Piotr Żyła zajął piętnaste miejsce podczas mistrzostw świata w lotach w Vikersund. Na pozór nie wyróżnił się niczym szczególnym. Na pozór, bo w Norwegii poświęcono mu, a konkretnie jednej z jego prób, cały artykuł. Wypowiedziała się nawet legenda tamtejszych skoków.
To nie były najbardziej udane mistrzostwa w karierze Żyły. Skakał nerwowo, leciał niestabilnie i często bardzo nisko. I właśnie temu – lataniu tuż nad zeskokiem – zawdzięcza... sławę w Norwegii. Na stronie dziennika "Dagbladet" poświęcono mu specjalny artykuł. – To absolutnie dzikie – pojawia się już w leadzie komentarz trenera Alexandra Stoeckla. Wtóruje mu legenda norweskich skoków Maren Lundby. – Patrzysz i się śmiejesz – przyznała trzykrotna triumfatorka Pucharu Świata (tak jak Adam Małysz zdobyła trzy Kryształowe Kule z rzędu).
Norwegów tak zadziwił, może wręcz zachwycił, jeden z treningowych lotów Żyły, którym pochwalił się w mediach społecznościowych. "Mogłoby się wydawać, że to błąd. Ale Polak leci ponad 200 metrów, choć wznosi się ledwo metr nad ziemię" – jakby nie dowierzał autor tekstu. I trudno mu się dziwić, patrząc na wyczyn Żyły. Niemalże szorował nartami od buli aż do punktu K. Czyli ponad sto metrów!
Próba Żyły wzbudziła zainteresowanie do tego stopnia, że dla "Dagbladet" dokładnie przeanalizował ją trener Norwegów, Alexander Stoeckl. – Jest ekstremalnie dobry w utrzymywaniu pozycji, nawet jeśli leci strasznie nisko. Leci pod tym kątem, co przy lądowaniu. Fajnie, że to możliwe. To wyjątkowe. Nie da się tego zrobić na wszystkich skoczniach, ale akurat w Vikersund tak – tłumaczył austriacki szkoleniowiec.

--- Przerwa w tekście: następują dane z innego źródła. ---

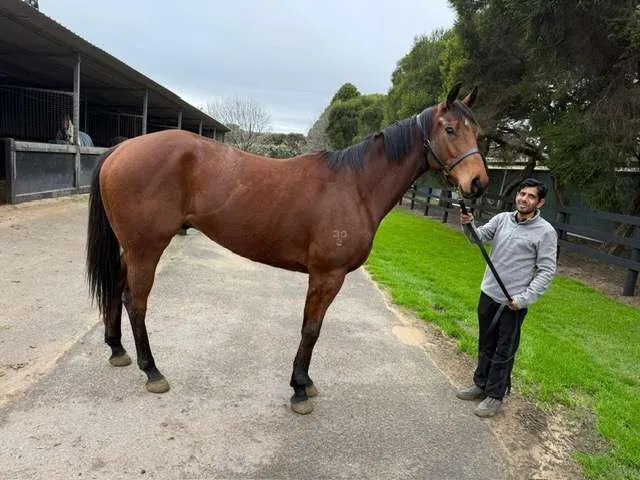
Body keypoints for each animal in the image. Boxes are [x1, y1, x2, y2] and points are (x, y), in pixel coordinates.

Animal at [86, 83, 489, 415]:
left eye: (478, 131)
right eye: (450, 129)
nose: (478, 183)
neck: (355, 186)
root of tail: (121, 148)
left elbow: (314, 328)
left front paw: (306, 383)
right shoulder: (327, 275)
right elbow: (311, 329)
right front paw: (299, 390)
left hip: (132, 248)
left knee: (116, 290)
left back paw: (117, 350)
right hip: (146, 248)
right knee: (135, 302)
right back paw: (152, 371)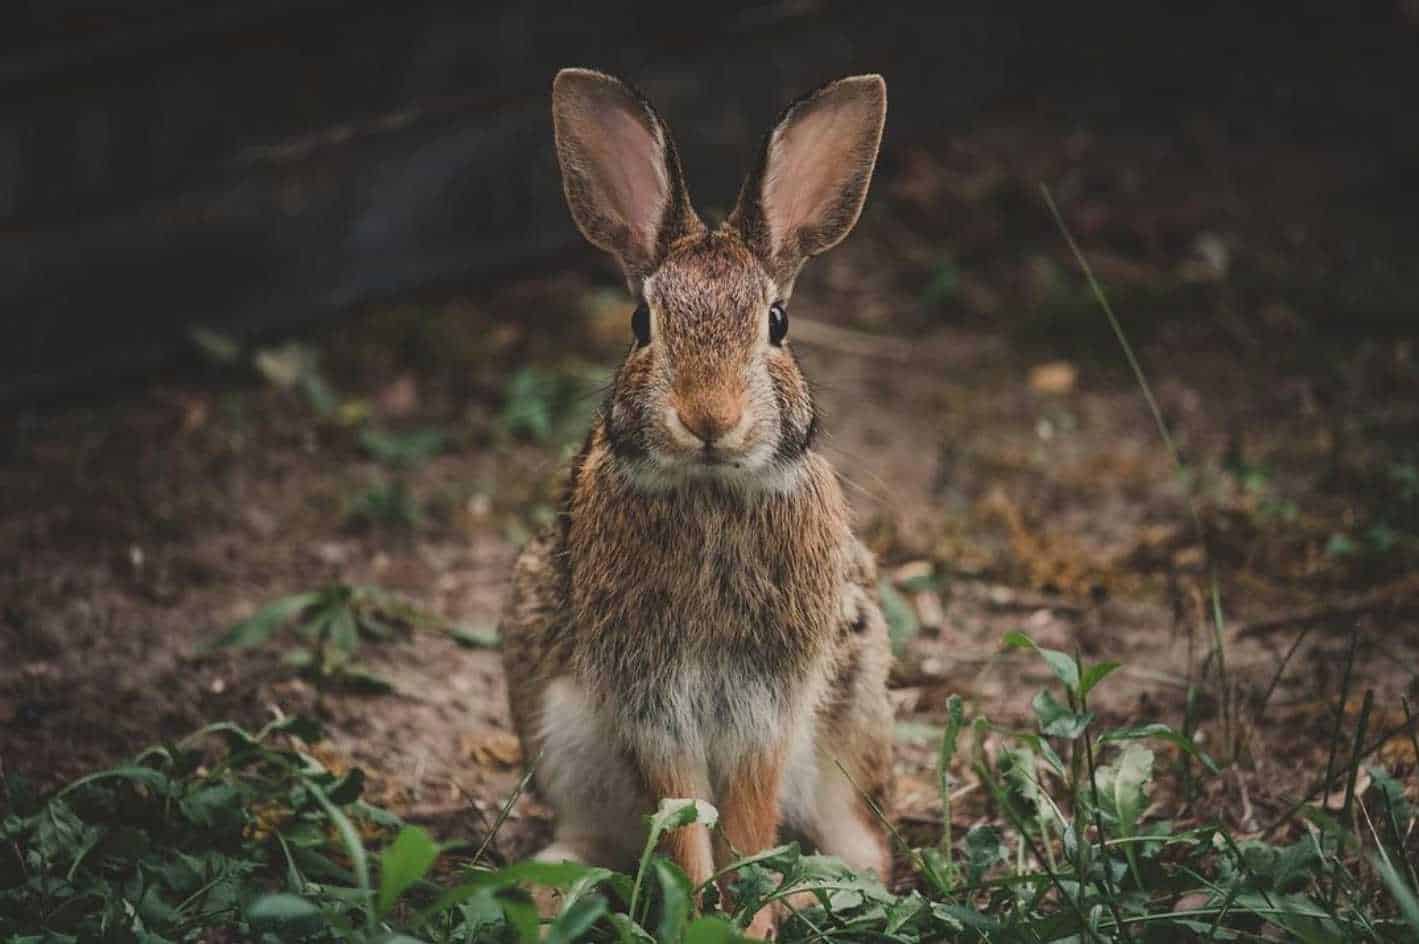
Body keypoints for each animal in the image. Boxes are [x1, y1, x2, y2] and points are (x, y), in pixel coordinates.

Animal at [505, 68, 891, 936]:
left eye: (777, 323)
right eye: (640, 322)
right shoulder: (650, 700)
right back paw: (543, 892)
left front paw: (748, 918)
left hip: (848, 728)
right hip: (560, 734)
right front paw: (695, 912)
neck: (712, 491)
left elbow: (744, 818)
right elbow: (680, 819)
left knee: (866, 852)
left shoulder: (766, 703)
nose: (709, 417)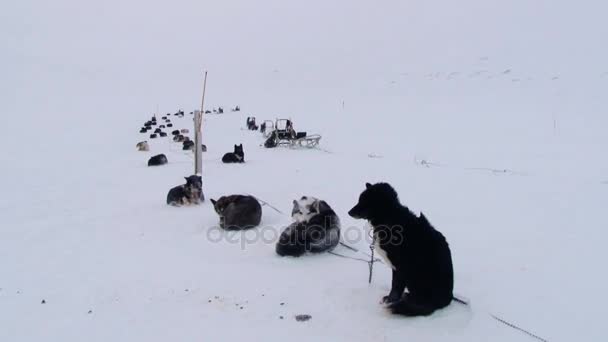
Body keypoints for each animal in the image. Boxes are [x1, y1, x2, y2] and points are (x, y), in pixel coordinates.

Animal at [350, 183, 454, 316]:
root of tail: (442, 302)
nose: (349, 212)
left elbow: (395, 287)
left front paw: (390, 301)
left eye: (364, 201)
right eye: (360, 200)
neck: (390, 218)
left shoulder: (401, 267)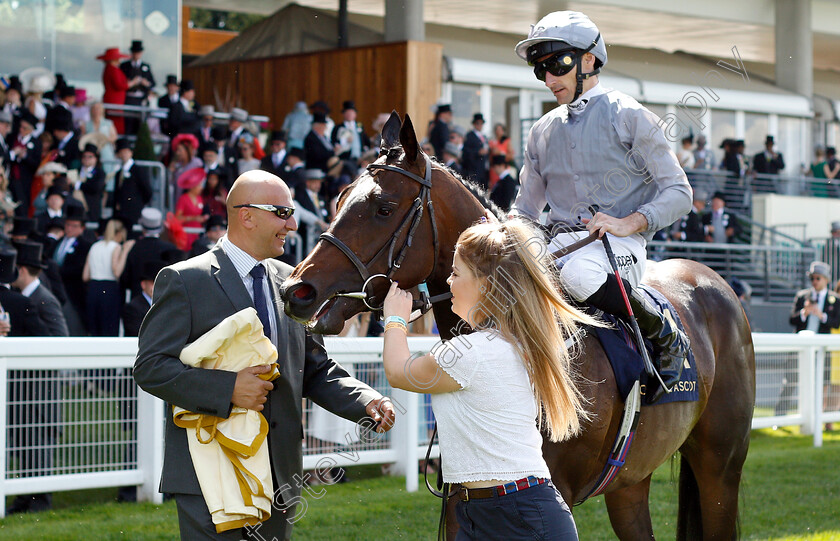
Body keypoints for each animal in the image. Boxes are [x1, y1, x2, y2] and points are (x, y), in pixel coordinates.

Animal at [280, 112, 756, 536]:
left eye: (383, 207)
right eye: (339, 199)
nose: (296, 289)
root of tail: (714, 281)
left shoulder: (552, 489)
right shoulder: (464, 496)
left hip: (721, 468)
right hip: (631, 481)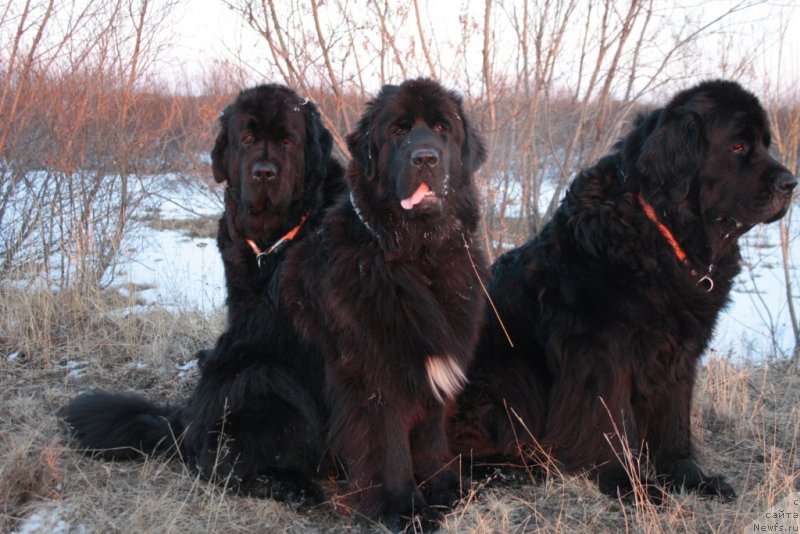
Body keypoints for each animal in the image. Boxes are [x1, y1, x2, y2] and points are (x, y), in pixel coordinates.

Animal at [61, 84, 344, 506]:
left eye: (288, 141)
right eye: (247, 139)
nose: (264, 173)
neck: (272, 242)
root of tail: (184, 420)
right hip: (257, 376)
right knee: (223, 460)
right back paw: (292, 486)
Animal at [282, 77, 488, 528]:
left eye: (443, 128)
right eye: (398, 130)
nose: (425, 158)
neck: (416, 257)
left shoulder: (435, 370)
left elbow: (432, 438)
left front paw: (447, 489)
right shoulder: (375, 378)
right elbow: (390, 448)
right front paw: (404, 509)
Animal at [446, 80, 796, 502]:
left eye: (764, 144)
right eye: (739, 146)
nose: (791, 183)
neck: (658, 229)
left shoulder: (678, 353)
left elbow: (673, 420)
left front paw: (689, 477)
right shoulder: (600, 352)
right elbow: (609, 422)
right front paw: (628, 483)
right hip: (508, 373)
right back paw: (515, 468)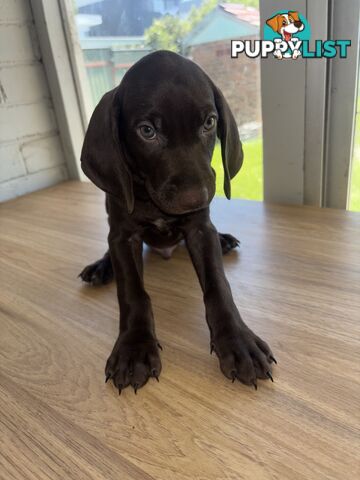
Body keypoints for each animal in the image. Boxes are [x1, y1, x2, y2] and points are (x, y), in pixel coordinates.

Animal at [79, 49, 276, 394]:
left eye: (210, 123)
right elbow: (133, 293)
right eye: (147, 131)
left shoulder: (199, 229)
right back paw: (101, 266)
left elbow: (218, 287)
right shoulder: (123, 237)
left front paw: (238, 341)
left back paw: (224, 239)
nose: (195, 199)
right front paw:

– Jest w stanie zachować odpowiednią prędkość. Właściwie to jej nabiera, a później jest w stanie trochę się otworzyć. Nagle kąt lotu staje się taki jak przy lądowaniu. Leci dłużej równolegle do zeskoku niż inni zawodnicy – wchodzi w detale Stoeckl. Nie kryje jednak, że "ci, którzy skaczą najlepiej, lecą prawdopodobnie trochę wyżej".
Spod skoczni w Vikersund mistrzostwa oglądała Maren Lundby i też widziała popisy Żyły. – Niemalże spadł na zeskok na setnym metrze. Wydaje ci się, że zaraz wyląduje, a on nie ląduje. To musi być niesamowite doświadczenie. Szczerze mówiąc, nigdy nie przydarzył mi się podobny skok na normalnej czy dużej skoczni – mówi Norweżka, która od lat walczy o prawo startu kobiet na skoczniach mamucich.
Mistrzyni olimpijska i mistrzyni świata również podkreśla – niczym w reklamie – że takie rzeczy możliwe tylko w Vikersund. – Jeszcze w Oberstdorfie profil może być podobny, ale to ciężkie – mówi w rozmowie z "Dagbladet". – Po prostu stoisz i się śmiejesz, a wszyscy patrzą. I nie masz pojęcia, jak można polecieć tak daleko – skwitowała ekstremalną próbę Żyły.